Ce que l'on sait et les zones d'ombre

le 16 août 2009 à 16h03 , mis à jour le 16 août 2009 à 16h16

L'Arctic Sea a disparu ces deux dernières semaines, laissant dans son sillage de nombreuses interrogations. Retour sur une affaire bien mystérieuse.

[Expiré] [Expiré] Arctic Sea © AFP

La disparition du cargo Arctic Sea avec son  équipage russe, repéré au large du Cap-Vert et pour lequel une rançon a été  demandée en Finlande, suscite une mobilisation internationale qui donne à  l'affaire un parfum d'énigme digne du roman d'espionnage. Retour sur les différents rebondissements de cette mystérieuse affaire.

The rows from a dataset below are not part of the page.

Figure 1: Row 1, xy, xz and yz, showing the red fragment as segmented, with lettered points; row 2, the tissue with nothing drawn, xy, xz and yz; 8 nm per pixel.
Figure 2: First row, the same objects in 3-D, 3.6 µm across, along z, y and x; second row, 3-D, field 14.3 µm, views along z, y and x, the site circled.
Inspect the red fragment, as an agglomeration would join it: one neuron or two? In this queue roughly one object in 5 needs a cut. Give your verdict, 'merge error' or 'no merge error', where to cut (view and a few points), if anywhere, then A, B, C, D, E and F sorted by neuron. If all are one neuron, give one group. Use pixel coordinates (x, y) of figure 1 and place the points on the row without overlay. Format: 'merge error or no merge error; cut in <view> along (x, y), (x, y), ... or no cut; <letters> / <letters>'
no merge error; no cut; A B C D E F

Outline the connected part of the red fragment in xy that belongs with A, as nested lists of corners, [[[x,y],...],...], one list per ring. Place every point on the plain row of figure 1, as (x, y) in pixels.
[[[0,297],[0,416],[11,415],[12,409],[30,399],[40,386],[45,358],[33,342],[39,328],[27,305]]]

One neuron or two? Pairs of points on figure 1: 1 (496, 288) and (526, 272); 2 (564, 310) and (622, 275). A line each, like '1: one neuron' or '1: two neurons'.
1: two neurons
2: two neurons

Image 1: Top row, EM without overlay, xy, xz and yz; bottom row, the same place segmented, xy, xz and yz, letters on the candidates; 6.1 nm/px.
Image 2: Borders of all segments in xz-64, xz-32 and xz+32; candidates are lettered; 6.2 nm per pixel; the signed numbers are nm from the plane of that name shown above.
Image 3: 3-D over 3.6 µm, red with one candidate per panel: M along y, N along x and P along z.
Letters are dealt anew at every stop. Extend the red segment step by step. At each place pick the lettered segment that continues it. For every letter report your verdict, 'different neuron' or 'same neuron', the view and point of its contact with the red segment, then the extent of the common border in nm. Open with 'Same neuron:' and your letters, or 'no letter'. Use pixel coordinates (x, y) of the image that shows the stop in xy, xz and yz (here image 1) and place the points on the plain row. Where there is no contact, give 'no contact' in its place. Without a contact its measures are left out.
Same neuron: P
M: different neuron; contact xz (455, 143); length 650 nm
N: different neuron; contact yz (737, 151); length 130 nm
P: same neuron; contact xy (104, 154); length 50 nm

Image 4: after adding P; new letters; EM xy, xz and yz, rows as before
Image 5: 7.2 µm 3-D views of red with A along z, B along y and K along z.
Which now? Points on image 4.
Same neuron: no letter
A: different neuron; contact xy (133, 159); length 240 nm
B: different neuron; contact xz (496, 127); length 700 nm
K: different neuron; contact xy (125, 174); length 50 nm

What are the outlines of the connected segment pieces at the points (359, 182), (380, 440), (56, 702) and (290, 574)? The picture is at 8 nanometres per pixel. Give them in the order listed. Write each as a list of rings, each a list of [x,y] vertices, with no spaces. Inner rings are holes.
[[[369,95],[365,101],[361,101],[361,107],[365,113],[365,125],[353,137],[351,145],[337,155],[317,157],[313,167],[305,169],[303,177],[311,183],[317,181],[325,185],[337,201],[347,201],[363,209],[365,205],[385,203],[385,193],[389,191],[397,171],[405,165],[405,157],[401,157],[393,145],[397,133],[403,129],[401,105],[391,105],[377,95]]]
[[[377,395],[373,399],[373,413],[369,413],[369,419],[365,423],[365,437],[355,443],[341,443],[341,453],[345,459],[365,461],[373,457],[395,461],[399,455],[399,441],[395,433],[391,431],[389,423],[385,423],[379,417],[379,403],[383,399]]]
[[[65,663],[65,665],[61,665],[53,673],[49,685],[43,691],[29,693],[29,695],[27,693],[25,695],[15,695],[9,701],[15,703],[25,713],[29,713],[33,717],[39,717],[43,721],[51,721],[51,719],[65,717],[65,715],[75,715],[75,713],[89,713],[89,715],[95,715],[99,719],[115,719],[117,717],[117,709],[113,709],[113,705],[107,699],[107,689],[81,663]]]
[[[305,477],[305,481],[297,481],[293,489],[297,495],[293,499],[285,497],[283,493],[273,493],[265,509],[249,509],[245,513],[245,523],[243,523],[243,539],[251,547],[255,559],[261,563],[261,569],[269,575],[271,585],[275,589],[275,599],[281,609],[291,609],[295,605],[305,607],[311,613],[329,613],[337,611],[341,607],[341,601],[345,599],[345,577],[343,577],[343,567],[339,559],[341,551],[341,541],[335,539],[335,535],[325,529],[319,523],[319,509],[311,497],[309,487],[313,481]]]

- Deux drôles d'attaques. Le 24 juillet dans les eaux territoriales suédoises en  mer Baltique, une dizaine d'hommes masqués se présentant comme des policiers à  la recherche de drogue prend le contrôle du vraquier armé par la société  finlandaise Solchart. Ils séquestrent l'équipage et fouillent le navire de fond  en comble pour le quitter une dizaine d'heures plus tard sans toucher ni au chargement ni aux marins qui racontent leur mésaventure à l'armateur. Celui-ci  prévient la police finlandaise mais la nouvelle n'est rendue publique que le 30  juillet par la police suédoise, elle-même prévenue la veille par les policiers  finlandais. Une seconde attaque, au large du Portugal, est portée à la  connaissance publique le 14 août depuis Bruxelles par la Commission européenne  qui précise, sans donner plus de détails, que ces attaques "ne sont pas des  actes de piraterie traditionnelle".

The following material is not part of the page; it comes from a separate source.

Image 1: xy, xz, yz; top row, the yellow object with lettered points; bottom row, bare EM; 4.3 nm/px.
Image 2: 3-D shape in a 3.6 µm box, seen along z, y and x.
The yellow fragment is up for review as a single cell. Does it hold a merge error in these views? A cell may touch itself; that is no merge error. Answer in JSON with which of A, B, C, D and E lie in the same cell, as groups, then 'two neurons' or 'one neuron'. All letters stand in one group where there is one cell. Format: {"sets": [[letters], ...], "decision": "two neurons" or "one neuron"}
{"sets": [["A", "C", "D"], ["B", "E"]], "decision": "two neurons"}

- Tout ça pour un vraquier chargé de bois ? Après l'alerte lancée  le 3 août par Interpol, la police finlandaise explique samedi coordonner et  centraliser l'enquête sur l'Arctic Sea et tenir informés "plus de 20 pays". La  veille, la Russie et l'Otan ont reconnu coopérer dans la recherche du vraquier,  alors que jusque-là, seule la Russie semblait le rechercher activement. Le  président russe Dmitri Medvedev a ordonné le 12 août de "prendre toutes les  mesures nécessaires pour retrouver et, si besoin est, libérer" le cargo et son  équipage russe. Samedi, un haut gradé de l'armée cap-verdienne affirme que la  Russie et l'Otan - dont les Etats-Unis - surveillent la progression du bateau  par des satellites et d'autres moyens. Dimanche, l'Autorité finlandaise de  sécurité nucléaire (Stuk) fait savoir qu'une mesure de radioactivité a été  effectuée, sans aucune raison, avant l'appareillage et s'est avérée négative. Officiellement, ce vraquier transporte un chargement de bois pour une valeur un  peu supérieure à un million d'euros.

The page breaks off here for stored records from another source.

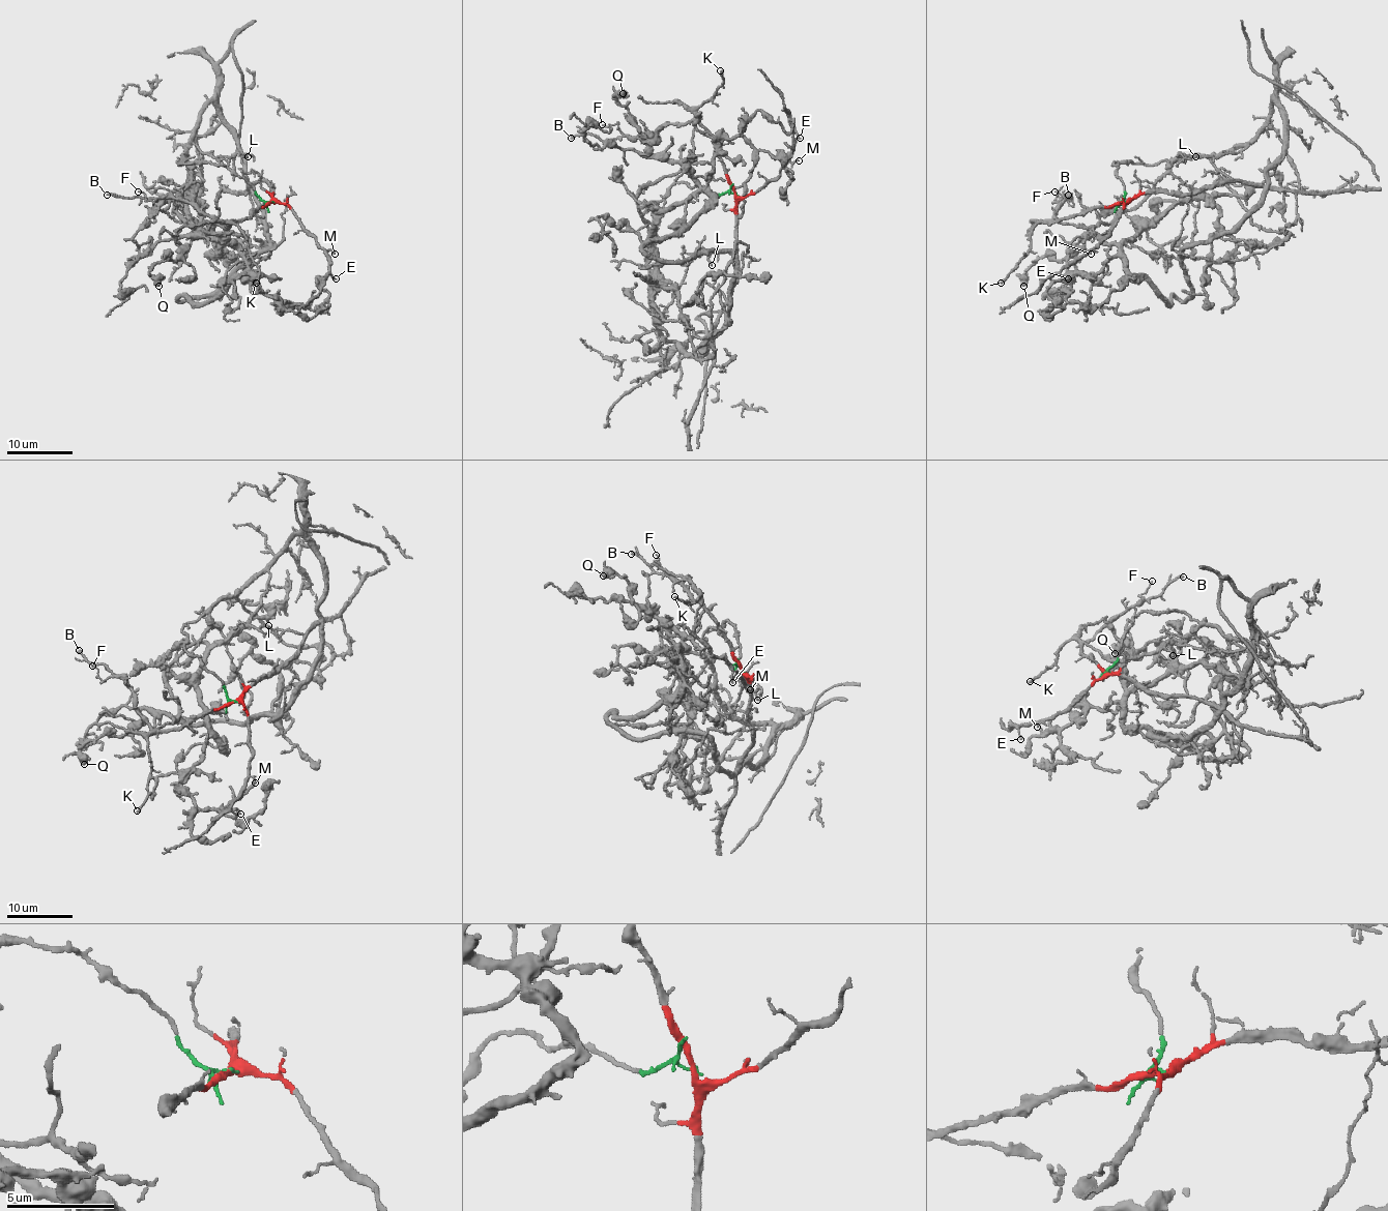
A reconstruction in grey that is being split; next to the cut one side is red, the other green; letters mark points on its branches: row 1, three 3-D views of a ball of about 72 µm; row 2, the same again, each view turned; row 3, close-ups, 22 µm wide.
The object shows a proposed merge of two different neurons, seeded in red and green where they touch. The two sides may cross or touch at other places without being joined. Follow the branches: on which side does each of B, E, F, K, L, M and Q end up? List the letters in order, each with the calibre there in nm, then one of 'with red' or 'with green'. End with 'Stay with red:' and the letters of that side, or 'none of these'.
B: 170 nm | with red
E: 120 nm | with red
F: 100 nm | with red
K: 200 nm | with red
L: 90 nm | with green
M: 100 nm | with red
Q: 600 nm | with green
Stay with red: B, E, F, K, M

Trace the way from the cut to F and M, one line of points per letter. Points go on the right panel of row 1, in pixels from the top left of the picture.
F: (1123, 202), (1110, 206), (1094, 206), (1078, 214), (1052, 222), (1053, 213), (1067, 198), (1056, 202), (1056, 192)
M: (1123, 202), (1127, 202), (1117, 225), (1090, 253)

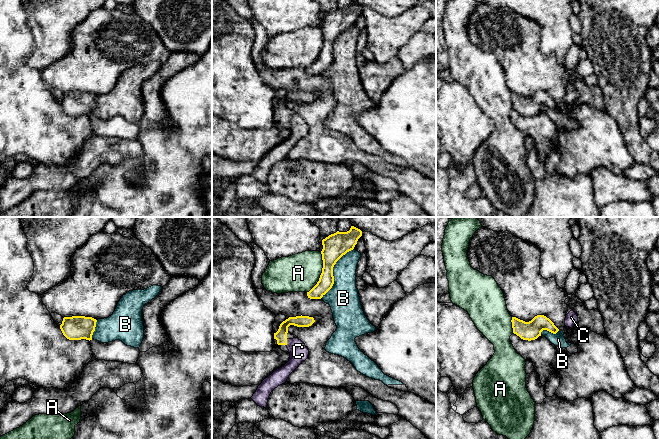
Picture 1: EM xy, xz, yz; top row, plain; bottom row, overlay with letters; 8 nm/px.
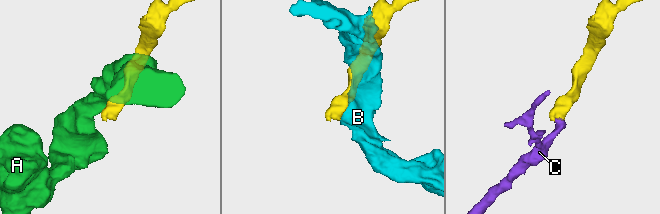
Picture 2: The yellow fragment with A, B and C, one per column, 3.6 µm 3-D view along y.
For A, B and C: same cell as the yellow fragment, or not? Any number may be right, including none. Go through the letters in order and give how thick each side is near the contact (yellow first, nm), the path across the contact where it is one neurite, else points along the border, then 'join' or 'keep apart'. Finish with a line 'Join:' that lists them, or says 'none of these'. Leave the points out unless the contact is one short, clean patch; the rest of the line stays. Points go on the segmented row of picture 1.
A: 190 nm thick on the yellow side, 300 nm on the other; keep apart
B: 200 nm thick on the yellow side, 260 nm on the other; keep apart
C: 100 nm thick on the yellow side, 150 nm on the other; runs through xz (300, 321), (283, 328), (286, 342), (298, 351); join
Join: C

- Les derniers contacts avec le navire. Outre le contact avec l'armateur pour relater la première attaque, l'Arctic Sea en route vers Béjaïa en Algérie répond à un appel  de routine des garde-côtes britanniques à son passage dans la Manche le 28  juillet. Cette conversation n'est rendue publique que le 11 août. Dans la nuit  du 29 au 30 juillet, le navire se signale lors du passage du rail d'Ouessant, au  large des côtes nord-ouest de la France. Lors de ces deux contacts, rien de  suspect n'est relevé. Toutefois, alors que le vraquier navigue dans l'océan  Atlantique loin de ses eaux territoriales, la police suédoise établit le 31  juillet un autre contact téléphonique. Elle refuse d'en dévoiler le contenu.  C'est le dernier contact avéré avec le vraquier.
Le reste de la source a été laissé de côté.